Our sweet female CDT clearly responds to the sound of either my or my wife's voice, especially when hungry. No, she doesn't respond directly to her name, just the sound of our voices. Surprisingly, she does NOT respond to the voice of visitors, whether she's hungry or not. Whenever we enter her pen, she immediately comes over to see what's going on in her precious territory. When someone she doesn't recognize enters her area, they must be aware. . . she'll come on the run and begin to push or ram them . . . I believe she's communicating "get outta my yard". She doe treat me or my wife that way, she just comes over to see whats going on. She doesn't seem to crave attention, she just wants to see whats going on. Just out experie6, Orv


----------



## Yvonne G

orv said:


> Our sweet female CDT clearly responds to the sound of either my or my wife's voice, especially when hungry. No, she doesn't respond directly to her name, just the sound of our voices. Surprisingly, she does NOT respond to the voice of visitors, whether she's hungry or not. Whenever we enter her pen, she immediately comes over to see what's going on in her precious territory. When someone she doesn't recognize enters her area, they must be aware. . . she'll come on the run and begin to push or ram them . . . I believe she's communicating "get outta my yard". She doe treat me or my wife that way, she just comes over to see whats going on. She doesn't seem to crave attention, she just wants to see whats going on. Just out experie6, Orv



Hey, Orv - good to see you back on the Forum!


----------



## leigti

If I could figure out how to download a video, I have one where I am feeding my tortoise a rose. She is contently attacking the rose and when I say her name she stops looks at me tilts her head then goes back to destroying the rose. I don't think she's responding to her name necessarily but definitely responding to my voice.


----------



## Samantha Fritsch

I don't know that they necessarily respond to a particular name - but the only reason my tort's name is turtle is because she goes wack when I go "turtle, turtle, turtle!" in the morning, she comes buzzing out of her cave - it's adorable, but i have to explain her name all the time


----------



## RosemaryDW

Adila responds to the sound of a plastic bag rustling--the food bag.  It's not from seeing me; she comes out of her burrow for it.

Otherwise, nothing.


----------



## karen1234

animateash said:


> New expecting tortoise parent here (we are adopting a CA desert tortoise from the state and he arrives this weekend).
> 
> Is there solid evidence that tortoises recognize/ respond to the name they've been given? I would think it would make sense from an evolutionary standpoint for creatures with such long lives to have good memories, and also recognize similar sounds.
> I'm asking because our adoptee, a 50yr old male, comes to us with the name "Bobo". No idea where he got it or how long he has had it. It isn't a name I would have picked myself, but I've warmed up to it and if the tortoise is likely to "know" his name I will certainly keep it.
> 
> Thoughts?


hi yes they deffo get to no there name mine comes every time i call him ,,its not just because he heres my voice because he only comes when i call him i have a video of him doing just that


----------



## karen1234

karen1234 said:


> hi yes they deffo get to no there name mine comes every time i call him ,,its not just because he heres my voice because he only comes when i call him i have a video of him doing just that
> [/QUOT https





animateash said:


> New expecting tortoise parent here (we are adopting a CA desert tortoise from the state and he arrives this weekend).
> 
> Is there solid evidence that tortoises recognize/ respond to the name they've been given? I would think it would make sense from an evolutionary standpoint for creatures with such long lives to have good memories, and also recognize similar sounds.
> I'm asking because our adoptee, a 50yr old male, comes to us with the name "Bobo". No idea where he got it or how long he has had it. It isn't a name I would have picked myself, but I've warmed up to it and if the tortoise is likely to "know" his name I will certainly keep it.
> 
> Thoughts?







__ https://www.facebook.com/video.php?v=10158392871030520


----------



## Madkins007

Your dog will respond to your voice calling it's name on a phone call or recording. It may be confused since it cannot hear or see you, but it will perk it's ears and look for you, and generally respond to any command you make. 
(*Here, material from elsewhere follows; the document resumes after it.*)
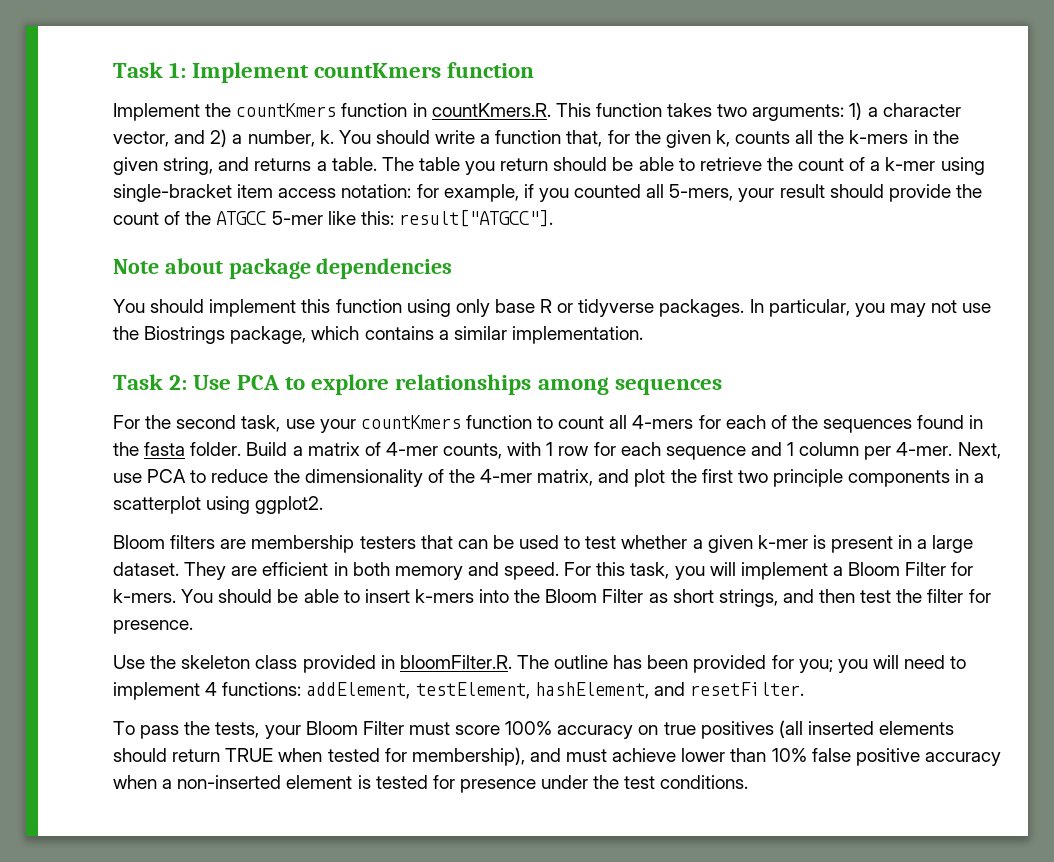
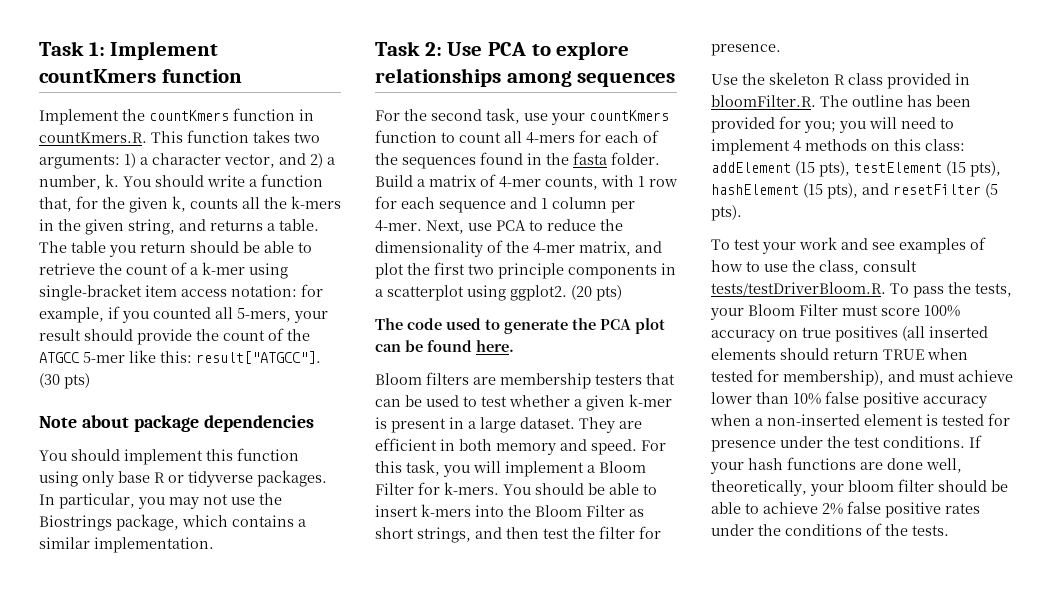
(553, 218) none -> [39,373,90,389] (30 pts)
(324, 505) none -> [571,285,622,301] [375,318,665,334] [375,340,514,352] (20 pts) // The code used to generate the PCA plot can be found here.
(251, 662) none -> [834,74,845,85] R
[222,682,804,699] functions: addElement, testElement, hashElement, and resetFilter. // -> [805,139,965,151] [711,161,1001,177] [711,183,998,199] [711,205,742,221] [711,237,986,254] [711,260,917,275] [711,282,886,297] methods on this class: addElement (15 pts), testElement (15 pts), hashElement (15 pts), and resetFilter (5 pts). // To test your work and see examples of how to use the class, consult tests/testDriverBloom.R.
(749, 782) none -> [969,435,982,448] [710,457,962,474] [711,479,1008,496] [711,501,980,518] [711,523,949,536] If your hash functions are done well, theoretically, your bloom filter should be able to achieve 2% false positive rates under the conditions of the tests.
Turtles and tortoises won't do this. When they seem to be responding, it is to something else. This can be hard for us to understand since sound forms such an important part of how we learn, communicate, and interact with the world around us.


----------



## karen1234

Madkins007 said:


> Your dog will respond to your voice calling it's name on a phone call or recording. It may be confused since it cannot hear or see you, but it will perk it's ears and look for you, and generally respond to any command you make.
> 
> Turtles and tortoises won't do this. When they seem to be responding, it is to something else. This can be hard for us to understand since sound forms such an important part of how we learn, communicate, and interact with the world around us.


sorry i have to disagree as mine comes when i call him even when he is asleep in his sleep compartment in the table


----------



## Danimal

I find that if you palm a strawberry, walk up to the sulcata pen and discreetly hang it of the edge, your friends will be super impressed as the tort sprints to you! Works every time.

I agree with Madkins, in my experience it is almost always a feeding response. That doesn't mean they know you have food, just that they know by time of day or your presence, etc... and do a food check.


----------



## Yvonne G

karen1234 said:


> sorry i have to disagree as mine comes when i call him even when he is asleep in his sleep compartment in the table


What madkins referred to is OTHER subtle clues we send the tortoise when we call his name - air movement as we approach, touching something in the enclosure, etc. The way to test this is to call the tortoise from your phone as said above.


----------



## Sarah2020

Danimal said:


> I find that if you palm a strawberry, walk up to the sulcata pen and discreetly hang it of the edge, your friends will be super impressed as the tort sprints to you! Works every time.
> 
> I agree with Madkins, in my experience it is almost always a feeding response. That doesn't mean they know you have food, just that they know by time of day or your presence, etc... and do a food check.


For me it is dandelions being show they come running which makes the outing to pick them rewarding.


----------



## ZEROPILOT

Four of my five RF don't respond at all to my voice

But all five come crashing through the bushes like a scene out of Jurassic Park when I knock on the door of the enclosure.
They know it's time to eat.


----------